Update: having had a closer look a the ant classes, I think I should emphasize a little bit more on the existing ant Execute class which captures a lot of important knowledge. Nevertheless I will appreciate comments on what’s below while I go back playing with the code.

CommandLine is intentionally very similar to the ant Commandline class for compatibility reasons.
We could discuss whether we want to make the working directory a propriety of the Command line or of the running of the command line.
CommandLine, Argument and Mark POJO beans. No execute() method in CommandLine.

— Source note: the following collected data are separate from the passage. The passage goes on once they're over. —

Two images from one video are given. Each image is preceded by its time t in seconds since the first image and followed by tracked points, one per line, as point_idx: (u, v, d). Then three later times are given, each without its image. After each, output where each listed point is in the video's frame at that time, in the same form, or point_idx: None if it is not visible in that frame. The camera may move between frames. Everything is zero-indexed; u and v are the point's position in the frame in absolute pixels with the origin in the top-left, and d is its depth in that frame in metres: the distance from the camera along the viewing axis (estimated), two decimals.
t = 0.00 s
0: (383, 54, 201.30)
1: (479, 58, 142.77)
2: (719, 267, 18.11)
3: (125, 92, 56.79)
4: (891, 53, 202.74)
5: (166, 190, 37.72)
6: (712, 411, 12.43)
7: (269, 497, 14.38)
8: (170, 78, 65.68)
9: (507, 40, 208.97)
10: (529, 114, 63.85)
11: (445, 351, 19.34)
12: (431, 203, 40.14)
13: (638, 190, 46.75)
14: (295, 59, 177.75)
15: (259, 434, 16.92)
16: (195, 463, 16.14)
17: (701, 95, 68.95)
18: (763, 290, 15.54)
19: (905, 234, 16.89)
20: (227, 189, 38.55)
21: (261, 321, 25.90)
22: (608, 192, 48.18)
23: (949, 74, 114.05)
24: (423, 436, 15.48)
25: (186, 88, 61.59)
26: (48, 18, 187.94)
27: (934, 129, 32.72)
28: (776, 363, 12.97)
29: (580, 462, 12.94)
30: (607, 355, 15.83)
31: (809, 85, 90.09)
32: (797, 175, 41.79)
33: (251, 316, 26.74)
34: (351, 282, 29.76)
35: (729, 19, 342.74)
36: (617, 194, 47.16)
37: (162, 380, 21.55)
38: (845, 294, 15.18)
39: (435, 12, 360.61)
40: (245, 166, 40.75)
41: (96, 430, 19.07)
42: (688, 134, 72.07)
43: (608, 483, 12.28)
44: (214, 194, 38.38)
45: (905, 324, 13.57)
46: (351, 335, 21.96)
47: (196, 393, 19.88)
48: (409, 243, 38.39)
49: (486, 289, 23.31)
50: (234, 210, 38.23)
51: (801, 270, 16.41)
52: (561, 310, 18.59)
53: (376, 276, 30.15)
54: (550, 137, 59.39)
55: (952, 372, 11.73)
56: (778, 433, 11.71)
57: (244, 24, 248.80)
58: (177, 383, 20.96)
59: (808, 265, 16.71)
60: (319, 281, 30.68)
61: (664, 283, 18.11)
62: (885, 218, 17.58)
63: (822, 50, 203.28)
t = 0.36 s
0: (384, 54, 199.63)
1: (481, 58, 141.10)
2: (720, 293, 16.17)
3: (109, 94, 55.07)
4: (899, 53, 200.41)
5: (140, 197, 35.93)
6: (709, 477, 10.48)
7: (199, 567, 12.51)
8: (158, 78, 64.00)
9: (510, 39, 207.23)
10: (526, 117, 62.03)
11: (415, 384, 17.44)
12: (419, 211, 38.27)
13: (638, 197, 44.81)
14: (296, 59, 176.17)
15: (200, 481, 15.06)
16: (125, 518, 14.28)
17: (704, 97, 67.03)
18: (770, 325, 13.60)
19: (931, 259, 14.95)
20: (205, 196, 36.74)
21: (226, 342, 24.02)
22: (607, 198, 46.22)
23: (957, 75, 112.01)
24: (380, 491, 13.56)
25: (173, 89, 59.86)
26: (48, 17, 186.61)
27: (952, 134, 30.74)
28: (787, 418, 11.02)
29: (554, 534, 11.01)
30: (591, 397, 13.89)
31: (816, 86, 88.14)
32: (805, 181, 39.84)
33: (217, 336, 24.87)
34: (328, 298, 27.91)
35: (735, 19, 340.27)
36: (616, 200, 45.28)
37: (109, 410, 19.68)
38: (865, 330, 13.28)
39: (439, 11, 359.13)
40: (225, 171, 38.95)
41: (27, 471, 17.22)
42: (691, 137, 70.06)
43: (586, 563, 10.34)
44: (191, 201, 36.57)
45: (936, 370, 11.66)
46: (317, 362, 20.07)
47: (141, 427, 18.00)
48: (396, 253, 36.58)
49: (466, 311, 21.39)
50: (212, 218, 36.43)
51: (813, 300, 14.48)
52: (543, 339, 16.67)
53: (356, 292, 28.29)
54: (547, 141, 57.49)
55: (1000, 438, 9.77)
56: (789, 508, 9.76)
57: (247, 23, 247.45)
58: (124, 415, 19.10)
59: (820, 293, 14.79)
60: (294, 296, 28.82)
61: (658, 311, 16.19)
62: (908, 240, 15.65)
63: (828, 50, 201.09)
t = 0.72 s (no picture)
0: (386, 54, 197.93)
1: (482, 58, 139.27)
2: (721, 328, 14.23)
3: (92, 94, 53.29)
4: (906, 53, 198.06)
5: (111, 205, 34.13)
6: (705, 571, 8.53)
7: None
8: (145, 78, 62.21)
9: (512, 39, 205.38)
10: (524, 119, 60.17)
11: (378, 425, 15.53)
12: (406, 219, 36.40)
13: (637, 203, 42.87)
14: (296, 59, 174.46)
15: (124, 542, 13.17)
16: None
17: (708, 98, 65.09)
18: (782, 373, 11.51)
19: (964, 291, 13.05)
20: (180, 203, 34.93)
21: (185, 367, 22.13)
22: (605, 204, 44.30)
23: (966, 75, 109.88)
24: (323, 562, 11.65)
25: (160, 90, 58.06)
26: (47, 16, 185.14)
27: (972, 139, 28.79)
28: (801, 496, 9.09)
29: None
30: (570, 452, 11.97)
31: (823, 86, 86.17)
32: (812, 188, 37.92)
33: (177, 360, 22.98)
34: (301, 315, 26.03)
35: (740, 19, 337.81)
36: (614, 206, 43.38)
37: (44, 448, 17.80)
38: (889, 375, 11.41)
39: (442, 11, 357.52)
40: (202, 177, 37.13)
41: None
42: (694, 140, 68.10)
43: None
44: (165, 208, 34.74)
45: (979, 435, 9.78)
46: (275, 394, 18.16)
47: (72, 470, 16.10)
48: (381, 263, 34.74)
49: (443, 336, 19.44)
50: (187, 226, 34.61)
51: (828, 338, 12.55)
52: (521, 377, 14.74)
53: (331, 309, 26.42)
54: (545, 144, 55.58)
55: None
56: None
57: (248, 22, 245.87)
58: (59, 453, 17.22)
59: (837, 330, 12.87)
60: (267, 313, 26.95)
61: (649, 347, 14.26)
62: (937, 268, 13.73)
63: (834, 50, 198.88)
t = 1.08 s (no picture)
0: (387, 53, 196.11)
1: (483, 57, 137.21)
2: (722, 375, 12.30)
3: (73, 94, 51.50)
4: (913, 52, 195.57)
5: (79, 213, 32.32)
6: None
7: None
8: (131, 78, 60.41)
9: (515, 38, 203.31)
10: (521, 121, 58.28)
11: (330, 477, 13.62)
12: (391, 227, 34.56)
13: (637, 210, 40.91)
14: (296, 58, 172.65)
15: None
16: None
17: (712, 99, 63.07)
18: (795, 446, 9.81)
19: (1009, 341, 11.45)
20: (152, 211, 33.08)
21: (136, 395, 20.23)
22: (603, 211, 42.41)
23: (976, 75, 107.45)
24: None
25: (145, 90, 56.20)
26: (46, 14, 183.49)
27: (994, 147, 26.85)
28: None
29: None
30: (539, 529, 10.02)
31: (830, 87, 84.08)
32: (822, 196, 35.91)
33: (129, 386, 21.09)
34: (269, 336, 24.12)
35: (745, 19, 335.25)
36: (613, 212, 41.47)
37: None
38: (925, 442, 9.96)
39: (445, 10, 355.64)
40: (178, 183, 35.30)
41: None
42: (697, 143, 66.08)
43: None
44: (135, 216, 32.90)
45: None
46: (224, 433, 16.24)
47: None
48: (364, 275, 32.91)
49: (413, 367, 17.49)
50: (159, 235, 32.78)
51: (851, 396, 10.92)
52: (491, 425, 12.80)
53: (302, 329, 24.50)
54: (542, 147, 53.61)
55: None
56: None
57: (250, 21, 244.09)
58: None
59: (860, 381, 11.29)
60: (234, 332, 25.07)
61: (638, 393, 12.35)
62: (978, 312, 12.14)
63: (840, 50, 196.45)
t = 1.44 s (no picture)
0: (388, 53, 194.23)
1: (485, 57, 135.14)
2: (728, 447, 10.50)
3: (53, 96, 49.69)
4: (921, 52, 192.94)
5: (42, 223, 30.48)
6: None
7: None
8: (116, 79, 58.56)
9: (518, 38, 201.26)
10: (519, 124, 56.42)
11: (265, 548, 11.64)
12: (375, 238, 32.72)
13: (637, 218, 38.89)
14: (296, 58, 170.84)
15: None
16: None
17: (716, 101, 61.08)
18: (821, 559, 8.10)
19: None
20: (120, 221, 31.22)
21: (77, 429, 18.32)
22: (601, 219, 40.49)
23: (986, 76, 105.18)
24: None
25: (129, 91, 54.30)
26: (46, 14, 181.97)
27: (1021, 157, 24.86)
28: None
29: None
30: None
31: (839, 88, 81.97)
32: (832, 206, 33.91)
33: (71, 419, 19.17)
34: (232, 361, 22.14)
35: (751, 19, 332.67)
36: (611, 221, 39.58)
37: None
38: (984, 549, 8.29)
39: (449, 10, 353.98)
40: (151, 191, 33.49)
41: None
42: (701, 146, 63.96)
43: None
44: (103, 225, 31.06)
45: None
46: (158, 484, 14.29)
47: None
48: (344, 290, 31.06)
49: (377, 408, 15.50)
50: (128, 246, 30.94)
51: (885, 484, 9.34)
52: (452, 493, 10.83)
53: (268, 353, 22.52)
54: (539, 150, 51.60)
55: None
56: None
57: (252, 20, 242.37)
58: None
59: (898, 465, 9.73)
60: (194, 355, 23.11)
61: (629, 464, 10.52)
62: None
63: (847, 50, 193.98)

interface StreamConsumer {
  void consumeLine(String line);
}
class CommandLineExecutor {
   // several methods overriding the main method:
  // asynchroneous execution
  CommandLineExecution execute(CommandLine, int timeout, InputStream,
          StreamConsumer systemOut, StreamConsumer systemErr...);
}

class CommandLineExecution {
  // if we expose the real Process, we have no way to know how the process
  // was really interrupted (internal timeout vs outside interrupt()). In that
  // case better to expose a modified Process delegating to the execution to
  // rapport usage of the destroy() call, but then issues
  boolean wasInterrupted();

  // blocking. Similar to getPrOcess().waitFor(). Do we need to expose the
  // exception? If not, what do we return upon failure?
  int waitFor() [throws InterruptedException];

  // optional - shortcut for getProcess().destroy();
  void destroyProcess();

  // underlying process - is destroyProcess() sufficient?
  // having the Process would let clients more freedom.
  // Maybe don't provide it in the first version.
  [ Process getProcess(); ]

  // immutable version returned?
  CommandLine getCommandLine();
}

Usage:

CommandLine commandLine = new CommandLine();
commandLine.setExecutable("java“);
Argument arg = commandLine.createArgument();
arg.setValue(”–version“);

CommandLineExecution execution
    = CommandLineExecutor.execute(commandLine, 10, ….);
// want to expose your execution?
MBean execution = new CommandLineExecutionController(execution);
….
int exitStatus = execution.waitFor();
if (execution.wasInterrupted())
{
  …
}

For more decoupling, we could remove the dependency between the executor, the execution and commandline

interface Executable {
  Process execute();
  // more methods to describe the command line
  String getCommandLine();
}

Then we can have either

// #1
class CommandLine implements Executable {}

Execution execution = Executor.execute((Executable) CommandLine, 10, ...);

// #2
class CommandLine {
  Executable getExecutable();
}

Execution execution = Executor.execute(commandLine.getExecutable(), 10, ....);

We could also replace the Execution class by a more specialized interface, taking into account the aforementionned ideas:

interface InterruptableProcess {
  boolean wasInterrupted();
  int waitFor();
  void destroyProcess();
  // return a smart Process wrapper to control the destroy() calls?
  Process getProcess();
}

then

InterruptableProcess process = Executor.execute(commandLine, 10, ....);
// or
// InterruptableProcess process
//    = Executor.execute(commandLine.getExecutable(), 10, ....);...
int exitStatus = process.waitFor();
if (process.wasInterrupted())
{
  ...
}

Comments appreciated!

Update 1: I will probably rework a little bit the design proposal based upon what I saw in the latest ant code and some feedback I received.
Update 2: Do not forget to look into the new SDK 1.5 ProcessBuilder class.